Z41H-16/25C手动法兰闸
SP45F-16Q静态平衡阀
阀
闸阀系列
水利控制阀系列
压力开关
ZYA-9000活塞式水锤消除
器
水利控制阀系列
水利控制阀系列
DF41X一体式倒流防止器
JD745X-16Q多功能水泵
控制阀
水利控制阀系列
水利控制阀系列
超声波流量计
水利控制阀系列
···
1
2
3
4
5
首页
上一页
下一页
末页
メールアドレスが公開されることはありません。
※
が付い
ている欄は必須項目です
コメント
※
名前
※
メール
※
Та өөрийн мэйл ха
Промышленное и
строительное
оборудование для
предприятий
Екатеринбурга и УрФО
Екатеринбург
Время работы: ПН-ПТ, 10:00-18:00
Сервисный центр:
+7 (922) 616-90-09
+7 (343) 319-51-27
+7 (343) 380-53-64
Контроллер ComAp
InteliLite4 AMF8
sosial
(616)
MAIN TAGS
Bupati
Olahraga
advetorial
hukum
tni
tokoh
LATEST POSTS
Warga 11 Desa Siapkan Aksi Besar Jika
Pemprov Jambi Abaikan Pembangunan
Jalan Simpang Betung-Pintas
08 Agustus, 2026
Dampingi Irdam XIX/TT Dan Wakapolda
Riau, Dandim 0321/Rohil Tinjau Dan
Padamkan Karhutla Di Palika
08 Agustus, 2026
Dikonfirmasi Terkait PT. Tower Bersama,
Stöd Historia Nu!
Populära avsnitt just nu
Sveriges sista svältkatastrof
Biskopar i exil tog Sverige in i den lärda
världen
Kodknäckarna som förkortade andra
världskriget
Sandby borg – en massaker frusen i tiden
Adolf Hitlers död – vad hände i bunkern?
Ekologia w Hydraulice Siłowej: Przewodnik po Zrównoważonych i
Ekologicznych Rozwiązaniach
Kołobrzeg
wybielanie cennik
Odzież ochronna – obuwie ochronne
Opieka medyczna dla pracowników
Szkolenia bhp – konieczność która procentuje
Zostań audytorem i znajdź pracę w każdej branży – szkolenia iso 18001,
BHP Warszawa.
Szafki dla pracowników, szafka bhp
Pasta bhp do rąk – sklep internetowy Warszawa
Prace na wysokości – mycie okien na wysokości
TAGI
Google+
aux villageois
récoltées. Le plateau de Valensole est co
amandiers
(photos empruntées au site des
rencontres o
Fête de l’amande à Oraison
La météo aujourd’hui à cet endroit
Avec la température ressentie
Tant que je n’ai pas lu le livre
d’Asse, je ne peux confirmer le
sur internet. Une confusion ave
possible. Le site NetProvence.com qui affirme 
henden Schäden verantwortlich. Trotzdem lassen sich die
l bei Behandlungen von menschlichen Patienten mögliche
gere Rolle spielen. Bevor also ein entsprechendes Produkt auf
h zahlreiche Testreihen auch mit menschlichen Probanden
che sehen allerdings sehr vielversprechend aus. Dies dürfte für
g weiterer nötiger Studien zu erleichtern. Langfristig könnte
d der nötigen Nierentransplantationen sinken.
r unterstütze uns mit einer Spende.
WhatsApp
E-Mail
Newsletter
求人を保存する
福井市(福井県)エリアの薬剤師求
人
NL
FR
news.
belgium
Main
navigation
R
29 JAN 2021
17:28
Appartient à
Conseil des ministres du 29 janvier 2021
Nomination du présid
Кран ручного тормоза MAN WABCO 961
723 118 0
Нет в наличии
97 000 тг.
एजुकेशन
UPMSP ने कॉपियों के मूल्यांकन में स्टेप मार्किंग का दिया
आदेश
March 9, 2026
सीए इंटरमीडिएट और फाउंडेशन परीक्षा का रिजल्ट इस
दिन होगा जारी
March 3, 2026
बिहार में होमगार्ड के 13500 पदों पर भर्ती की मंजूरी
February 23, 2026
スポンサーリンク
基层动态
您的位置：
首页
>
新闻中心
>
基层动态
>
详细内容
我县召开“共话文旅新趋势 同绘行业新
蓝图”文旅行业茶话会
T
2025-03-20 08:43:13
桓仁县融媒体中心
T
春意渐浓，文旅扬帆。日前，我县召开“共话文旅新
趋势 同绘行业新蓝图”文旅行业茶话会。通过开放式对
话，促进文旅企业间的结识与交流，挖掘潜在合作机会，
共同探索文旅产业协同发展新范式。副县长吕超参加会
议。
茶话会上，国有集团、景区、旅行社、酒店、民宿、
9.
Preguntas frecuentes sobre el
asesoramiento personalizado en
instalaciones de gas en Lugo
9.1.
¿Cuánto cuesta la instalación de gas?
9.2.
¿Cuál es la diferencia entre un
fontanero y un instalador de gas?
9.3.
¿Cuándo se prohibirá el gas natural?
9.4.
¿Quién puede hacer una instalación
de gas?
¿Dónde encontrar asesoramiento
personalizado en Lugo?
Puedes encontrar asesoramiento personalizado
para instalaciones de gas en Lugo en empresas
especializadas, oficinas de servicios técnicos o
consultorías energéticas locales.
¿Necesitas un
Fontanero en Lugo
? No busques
-=-=-
_Task_: The task calls for all lines in the entries that hold "site".

_Task response_:
(photos empruntées au site des
possible. Le site NetProvence.com qui affirme 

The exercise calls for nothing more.